Remember that at this point, we haven’t optimised (early or otherwise) and we aren’t attempting to reconcile our benchmarks with any acceptance criteria. We have simply, with minimal effort, driven out some reference benchmarks. On the subject of acceptance criteria, even if any have been given they’re unlikely to apply at this micro-benchmark level, the user will receive a response to their initial enquiry within 2 seconds when the system is managing 1000 active connections is hard/impossible to reconcile with a multitude of extremely granular micro-benchmarks. So if these benchmarks can’t be used to sign off on performance based acceptance criteria, what use are they?

Well the performance of a system is the (performance) sum of its parts, so if we can identify quick optimisation wins we are likely to improve overall system performance, and in doing so increase the likelihood of acceptance criteria being met.

Firstly, apply your gut. Experience will give you a feel for how long something should take. If your benchmarks are showing that your email address validation function takes 1sec to complete or allocates 1K, something is awry. Then, identify hot paths and extrapolate. Say you have a function that extracts a message identifier from every message your micro-services receive, and they receive two million messages an hour, extrapolate out how many GC collections will take place each hour or the total time lost to this function every hour. Does it frighten you? If yes, look to optimise. if you have your before benchmark in place, and good and proven unit test coverage, you should be able to iterate quickly with full visibility of any performance improvement (or regression) plus any inadvertent functional regression.

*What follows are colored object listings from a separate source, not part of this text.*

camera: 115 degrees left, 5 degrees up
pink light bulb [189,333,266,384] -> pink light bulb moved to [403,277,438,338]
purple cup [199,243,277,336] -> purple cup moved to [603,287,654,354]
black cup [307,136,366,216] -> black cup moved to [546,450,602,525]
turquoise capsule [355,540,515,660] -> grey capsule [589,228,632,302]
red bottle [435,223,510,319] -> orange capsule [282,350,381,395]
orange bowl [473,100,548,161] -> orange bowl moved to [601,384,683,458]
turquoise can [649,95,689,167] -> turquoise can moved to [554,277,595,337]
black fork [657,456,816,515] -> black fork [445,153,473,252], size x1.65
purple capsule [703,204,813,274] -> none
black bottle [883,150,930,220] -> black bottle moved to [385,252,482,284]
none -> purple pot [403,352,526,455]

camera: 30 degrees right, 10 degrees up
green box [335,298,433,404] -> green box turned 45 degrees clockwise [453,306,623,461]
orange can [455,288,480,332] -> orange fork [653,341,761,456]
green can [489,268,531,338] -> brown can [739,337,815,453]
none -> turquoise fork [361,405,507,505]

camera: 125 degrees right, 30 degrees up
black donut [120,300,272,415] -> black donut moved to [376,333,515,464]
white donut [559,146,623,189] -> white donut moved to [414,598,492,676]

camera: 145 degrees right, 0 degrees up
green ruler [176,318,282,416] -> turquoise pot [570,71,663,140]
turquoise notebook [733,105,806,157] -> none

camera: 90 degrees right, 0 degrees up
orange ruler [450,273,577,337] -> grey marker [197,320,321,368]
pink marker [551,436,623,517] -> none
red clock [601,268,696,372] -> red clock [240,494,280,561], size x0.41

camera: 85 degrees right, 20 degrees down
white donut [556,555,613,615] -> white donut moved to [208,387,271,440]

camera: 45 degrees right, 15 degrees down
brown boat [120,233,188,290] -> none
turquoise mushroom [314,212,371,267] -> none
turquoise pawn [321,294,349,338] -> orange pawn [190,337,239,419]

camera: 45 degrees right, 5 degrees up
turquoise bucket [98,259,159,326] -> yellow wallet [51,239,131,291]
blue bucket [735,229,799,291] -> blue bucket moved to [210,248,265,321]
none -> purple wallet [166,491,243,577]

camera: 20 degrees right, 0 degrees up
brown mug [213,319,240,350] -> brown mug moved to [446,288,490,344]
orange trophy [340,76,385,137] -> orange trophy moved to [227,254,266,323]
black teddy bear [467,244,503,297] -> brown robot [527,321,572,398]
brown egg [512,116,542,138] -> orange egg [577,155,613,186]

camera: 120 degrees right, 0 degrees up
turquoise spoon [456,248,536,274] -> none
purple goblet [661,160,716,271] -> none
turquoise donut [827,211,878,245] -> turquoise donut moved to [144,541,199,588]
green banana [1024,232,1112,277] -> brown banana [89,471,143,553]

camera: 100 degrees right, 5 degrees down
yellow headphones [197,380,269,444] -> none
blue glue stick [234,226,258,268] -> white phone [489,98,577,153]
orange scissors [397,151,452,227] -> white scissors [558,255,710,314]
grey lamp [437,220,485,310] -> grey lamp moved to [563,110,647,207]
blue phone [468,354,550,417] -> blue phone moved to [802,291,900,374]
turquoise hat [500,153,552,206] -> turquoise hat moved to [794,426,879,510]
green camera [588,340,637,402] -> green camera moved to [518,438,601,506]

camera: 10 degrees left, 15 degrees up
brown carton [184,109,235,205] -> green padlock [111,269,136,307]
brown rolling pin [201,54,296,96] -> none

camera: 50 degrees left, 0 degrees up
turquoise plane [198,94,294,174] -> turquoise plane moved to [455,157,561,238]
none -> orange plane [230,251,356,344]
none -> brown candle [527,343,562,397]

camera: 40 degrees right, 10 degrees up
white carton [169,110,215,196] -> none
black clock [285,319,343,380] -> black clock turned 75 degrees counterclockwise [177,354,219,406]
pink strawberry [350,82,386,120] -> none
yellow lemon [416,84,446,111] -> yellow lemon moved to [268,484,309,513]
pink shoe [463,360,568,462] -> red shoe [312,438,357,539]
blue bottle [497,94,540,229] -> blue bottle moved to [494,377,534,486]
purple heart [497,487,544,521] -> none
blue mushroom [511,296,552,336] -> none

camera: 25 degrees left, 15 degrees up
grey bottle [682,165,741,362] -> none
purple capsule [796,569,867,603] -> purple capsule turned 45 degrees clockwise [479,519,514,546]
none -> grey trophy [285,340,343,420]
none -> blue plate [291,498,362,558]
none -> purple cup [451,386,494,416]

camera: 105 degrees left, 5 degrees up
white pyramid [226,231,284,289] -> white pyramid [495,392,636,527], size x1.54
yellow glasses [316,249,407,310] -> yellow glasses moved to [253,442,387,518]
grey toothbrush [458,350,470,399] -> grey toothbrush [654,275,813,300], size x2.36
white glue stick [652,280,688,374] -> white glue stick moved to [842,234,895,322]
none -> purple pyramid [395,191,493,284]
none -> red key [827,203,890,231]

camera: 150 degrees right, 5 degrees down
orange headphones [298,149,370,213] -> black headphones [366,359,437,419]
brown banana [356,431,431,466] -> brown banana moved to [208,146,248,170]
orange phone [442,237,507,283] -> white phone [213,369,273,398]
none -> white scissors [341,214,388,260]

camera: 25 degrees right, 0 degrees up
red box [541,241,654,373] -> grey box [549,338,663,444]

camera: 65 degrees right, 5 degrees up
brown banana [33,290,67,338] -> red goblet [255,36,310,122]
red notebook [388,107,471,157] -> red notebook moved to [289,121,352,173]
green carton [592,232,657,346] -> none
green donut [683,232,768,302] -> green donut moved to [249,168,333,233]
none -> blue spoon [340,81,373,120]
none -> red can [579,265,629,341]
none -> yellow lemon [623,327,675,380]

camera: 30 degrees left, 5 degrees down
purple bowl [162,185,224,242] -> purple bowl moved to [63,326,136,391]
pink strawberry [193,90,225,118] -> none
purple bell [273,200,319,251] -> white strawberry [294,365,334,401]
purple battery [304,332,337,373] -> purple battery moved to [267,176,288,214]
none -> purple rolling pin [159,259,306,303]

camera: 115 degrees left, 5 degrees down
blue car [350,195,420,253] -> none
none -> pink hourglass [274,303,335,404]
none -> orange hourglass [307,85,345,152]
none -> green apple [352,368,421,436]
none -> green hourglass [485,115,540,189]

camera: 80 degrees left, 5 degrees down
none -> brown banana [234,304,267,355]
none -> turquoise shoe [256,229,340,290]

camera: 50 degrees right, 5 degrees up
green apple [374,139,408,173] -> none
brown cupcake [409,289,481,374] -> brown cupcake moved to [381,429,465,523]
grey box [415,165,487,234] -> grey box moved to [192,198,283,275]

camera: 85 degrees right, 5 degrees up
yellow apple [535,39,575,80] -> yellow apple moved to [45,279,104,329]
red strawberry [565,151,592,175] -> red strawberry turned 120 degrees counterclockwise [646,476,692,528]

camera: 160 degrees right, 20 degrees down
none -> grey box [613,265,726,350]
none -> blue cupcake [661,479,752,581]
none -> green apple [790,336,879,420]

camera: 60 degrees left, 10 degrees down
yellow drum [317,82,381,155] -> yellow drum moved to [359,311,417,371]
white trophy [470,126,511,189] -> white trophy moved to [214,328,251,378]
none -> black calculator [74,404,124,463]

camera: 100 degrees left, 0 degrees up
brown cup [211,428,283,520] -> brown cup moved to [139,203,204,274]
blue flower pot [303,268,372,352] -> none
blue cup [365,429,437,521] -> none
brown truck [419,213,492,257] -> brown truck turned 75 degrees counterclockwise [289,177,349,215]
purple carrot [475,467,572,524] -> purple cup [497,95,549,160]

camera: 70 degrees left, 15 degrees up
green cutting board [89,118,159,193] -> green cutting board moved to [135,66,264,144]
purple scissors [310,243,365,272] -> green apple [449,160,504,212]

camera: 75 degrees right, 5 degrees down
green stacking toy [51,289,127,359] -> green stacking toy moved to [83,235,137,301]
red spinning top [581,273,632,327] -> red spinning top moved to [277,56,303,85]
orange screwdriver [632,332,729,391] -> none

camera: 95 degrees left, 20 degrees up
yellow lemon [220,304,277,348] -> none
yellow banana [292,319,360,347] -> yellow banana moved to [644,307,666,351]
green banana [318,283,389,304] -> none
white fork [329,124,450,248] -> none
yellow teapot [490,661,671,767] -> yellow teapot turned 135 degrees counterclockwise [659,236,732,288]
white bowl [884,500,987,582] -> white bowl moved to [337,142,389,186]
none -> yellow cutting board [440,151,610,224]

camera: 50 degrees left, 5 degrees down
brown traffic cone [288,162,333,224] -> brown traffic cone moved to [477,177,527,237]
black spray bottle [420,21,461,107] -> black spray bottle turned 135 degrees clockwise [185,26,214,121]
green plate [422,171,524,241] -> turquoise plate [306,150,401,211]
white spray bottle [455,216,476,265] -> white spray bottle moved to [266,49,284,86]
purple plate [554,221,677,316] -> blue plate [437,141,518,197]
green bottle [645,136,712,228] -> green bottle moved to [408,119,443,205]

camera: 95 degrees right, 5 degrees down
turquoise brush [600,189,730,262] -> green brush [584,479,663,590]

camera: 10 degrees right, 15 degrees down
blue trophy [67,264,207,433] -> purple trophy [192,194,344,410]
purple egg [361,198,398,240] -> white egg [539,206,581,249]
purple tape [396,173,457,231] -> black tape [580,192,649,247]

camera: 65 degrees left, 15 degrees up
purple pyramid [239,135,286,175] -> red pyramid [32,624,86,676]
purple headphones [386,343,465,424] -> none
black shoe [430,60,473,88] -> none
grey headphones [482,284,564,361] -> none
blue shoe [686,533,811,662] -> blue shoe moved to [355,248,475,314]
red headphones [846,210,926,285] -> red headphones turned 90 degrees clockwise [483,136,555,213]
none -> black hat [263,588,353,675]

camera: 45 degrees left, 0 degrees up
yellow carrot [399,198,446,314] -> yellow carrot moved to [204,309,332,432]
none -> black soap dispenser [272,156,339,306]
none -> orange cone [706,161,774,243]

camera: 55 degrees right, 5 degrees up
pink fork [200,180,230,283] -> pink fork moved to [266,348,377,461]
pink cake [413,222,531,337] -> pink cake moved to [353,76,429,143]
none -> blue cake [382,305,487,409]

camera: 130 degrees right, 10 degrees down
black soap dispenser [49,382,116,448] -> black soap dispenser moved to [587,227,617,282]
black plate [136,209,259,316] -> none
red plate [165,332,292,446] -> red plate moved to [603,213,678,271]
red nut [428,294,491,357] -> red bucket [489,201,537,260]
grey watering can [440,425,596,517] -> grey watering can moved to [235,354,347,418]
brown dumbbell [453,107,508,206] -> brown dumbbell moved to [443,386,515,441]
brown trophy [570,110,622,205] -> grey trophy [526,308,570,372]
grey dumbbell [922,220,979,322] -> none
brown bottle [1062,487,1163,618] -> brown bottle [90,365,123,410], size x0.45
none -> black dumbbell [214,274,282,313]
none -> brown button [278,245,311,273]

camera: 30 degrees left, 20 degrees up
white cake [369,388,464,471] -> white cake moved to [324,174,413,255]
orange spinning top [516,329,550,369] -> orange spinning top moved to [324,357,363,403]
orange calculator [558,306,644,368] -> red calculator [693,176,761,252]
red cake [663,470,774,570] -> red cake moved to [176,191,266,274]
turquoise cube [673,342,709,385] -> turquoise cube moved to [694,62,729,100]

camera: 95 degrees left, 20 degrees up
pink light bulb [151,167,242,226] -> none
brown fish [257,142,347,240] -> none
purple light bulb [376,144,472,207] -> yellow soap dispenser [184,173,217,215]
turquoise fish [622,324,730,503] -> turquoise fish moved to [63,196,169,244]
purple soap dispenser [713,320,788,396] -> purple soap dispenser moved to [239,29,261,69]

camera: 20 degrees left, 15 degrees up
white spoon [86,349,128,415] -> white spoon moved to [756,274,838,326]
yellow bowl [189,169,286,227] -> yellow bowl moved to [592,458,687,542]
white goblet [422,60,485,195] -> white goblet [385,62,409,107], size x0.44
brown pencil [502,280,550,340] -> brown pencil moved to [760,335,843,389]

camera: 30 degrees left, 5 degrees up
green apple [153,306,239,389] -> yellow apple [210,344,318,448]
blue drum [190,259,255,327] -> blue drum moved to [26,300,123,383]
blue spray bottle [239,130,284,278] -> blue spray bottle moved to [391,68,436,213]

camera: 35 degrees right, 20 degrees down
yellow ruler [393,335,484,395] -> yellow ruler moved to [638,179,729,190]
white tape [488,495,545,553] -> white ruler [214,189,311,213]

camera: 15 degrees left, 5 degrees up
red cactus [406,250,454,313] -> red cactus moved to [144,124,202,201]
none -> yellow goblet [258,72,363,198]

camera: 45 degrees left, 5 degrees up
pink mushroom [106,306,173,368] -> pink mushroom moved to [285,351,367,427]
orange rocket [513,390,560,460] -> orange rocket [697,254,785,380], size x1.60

In terms of performance regression testing, you could bake this tool into your devOps pipeline. The tool does take a decent chunk of time to deliver its results (one area it does deviate significantly from unit testing), so I would not recommend including in CI, but you could definitely re-run the benchmarks against any prod candidate through automation, and highlight any performance regression/fail the release.

The .Net team’s continuous focus on performance improvement should translate into continuous performance improvements for us consumers of .Net Core. Some improvements are inherent, and can be acquired by simply upgrading to the latest version. but others, for example using Span<T>, require re-factoring. Having a baseline of benchmarks means that determining whether or not your re-factor has resulted in tangible improvements should be straight forward.

In Conclusion…

I think all the above can be considered a form of Performance Driven Development. Sure, we don’t start with a failing test, instead we start with a benchmark, and indeed this benchmark is neither a pass or fail at this stage. But it gives us a reference point. From it we can extrapolate whether or not the SUT is likely to cause performance issues in the wider context of the overall system, and use it as a benchmark to establish whether attempts to optimise are a success or fail. We can automate benchmarking within our delivery pipeline. I have been benchmarking for a while now, and creating a benchmark at the same time as building out the unit tests is a relatively small additional overhead, and has given some real gains in terms of early visibility of code that is performing outside the expected bounds.